"When you do a stem cell graft, you have to have enough of the cells on reserve to regenerate, because they can slough off quickly," he said.
"We put a lot of effort in developing, in checking several parts of the process of the construction, and to monitor each percentage of stem cell maintained in each part of the process during amplification," said Graziella Pellegrini, one of the authors of the study.
While it's still too early to be certain, this research suggests that someday it may be possible to use stem cells to treat other critical parts of the eye, such as the retina, said Potarazu.
"If the nerve cells are dead [and that's what's causing blindness], it's difficult to regenerate that," he said. "But where there is the potential for tissue that's on the brink of recovery, that's not all dead, then there's potential [to research stem cells]."

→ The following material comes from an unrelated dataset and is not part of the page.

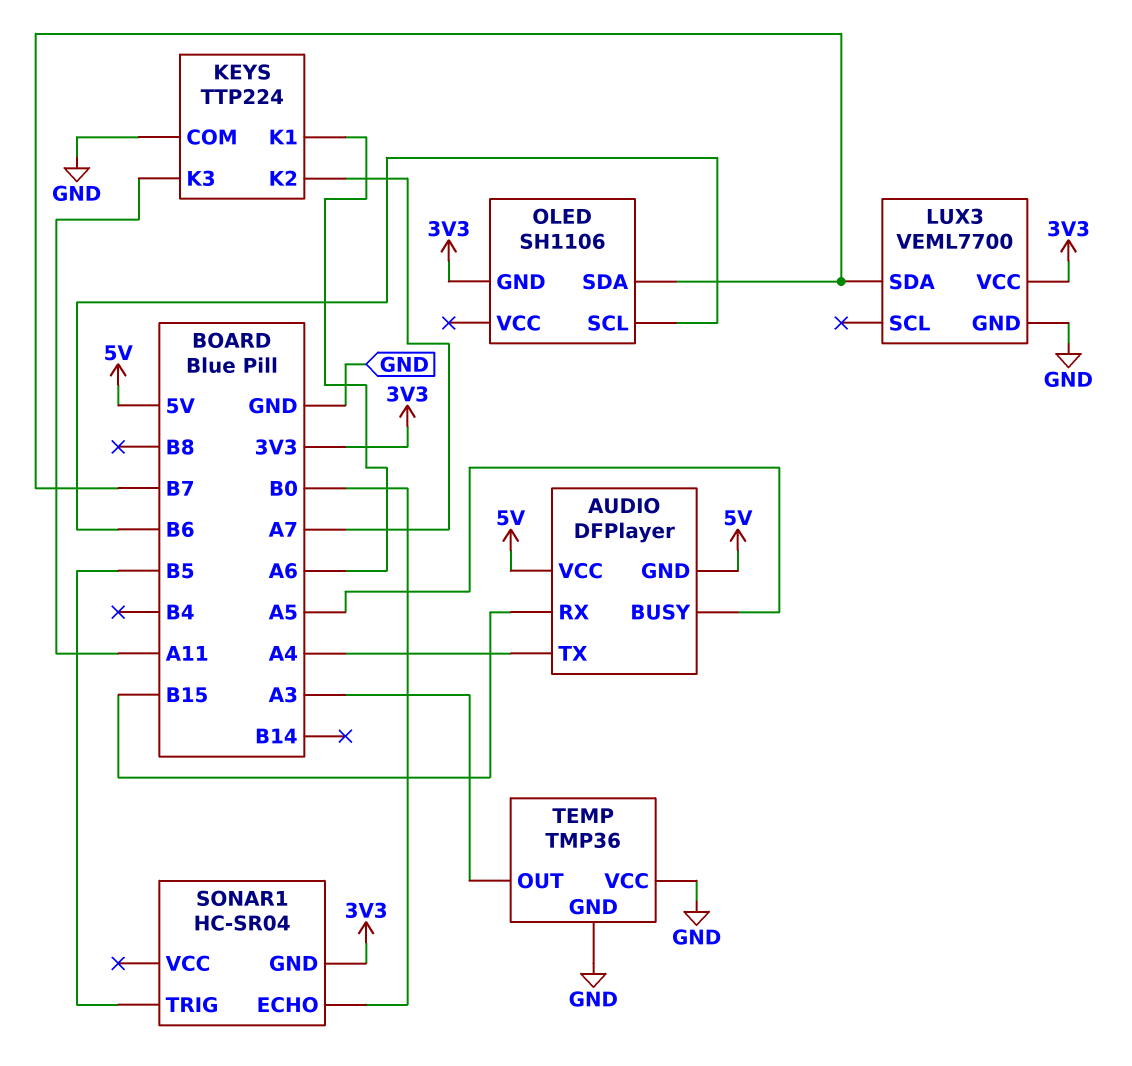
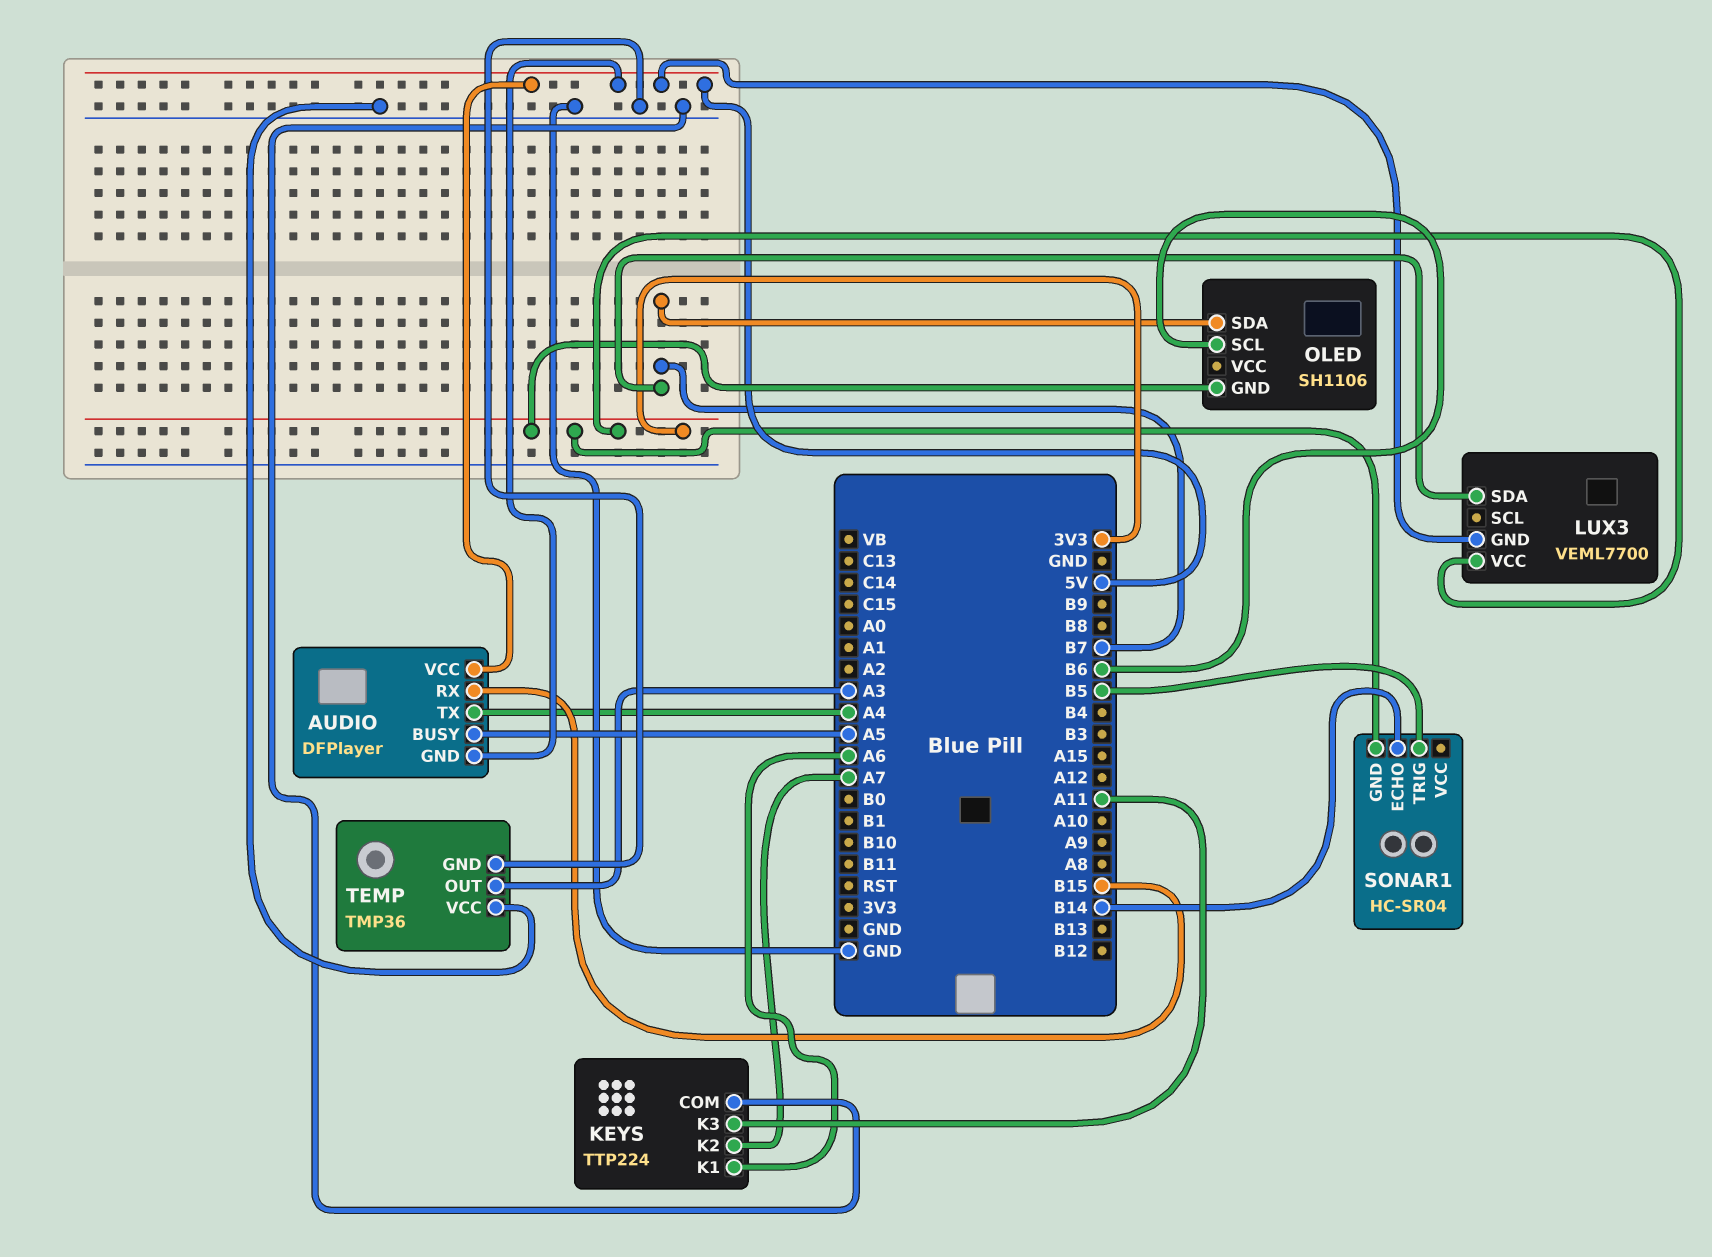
LUX3 pin GND: GND -> 5V
SONAR1 pin ECHO: B0 -> B14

For Dr. Ivan Schwab, professor of opthamology at the University of California Davis School of Medicine, the possibilities broaden beyond the eyes.
"This could extend to internal organs, like the liver. We may learn techniques from this work that apply to liver bioengineering and regrowth. Very exciting times, for all physicians," said Schwab.
Although the procedure is still at the research stage, many experts said that this approach to blindness may someday save many patients' eyesight.
"Imagine how excited you'd be if you didn't have sight one day, and then within a matter of a few weeks or months, you had sight again," said Schwab. "It's very exciting. For an ophthalmologist, it really is as good as it gets."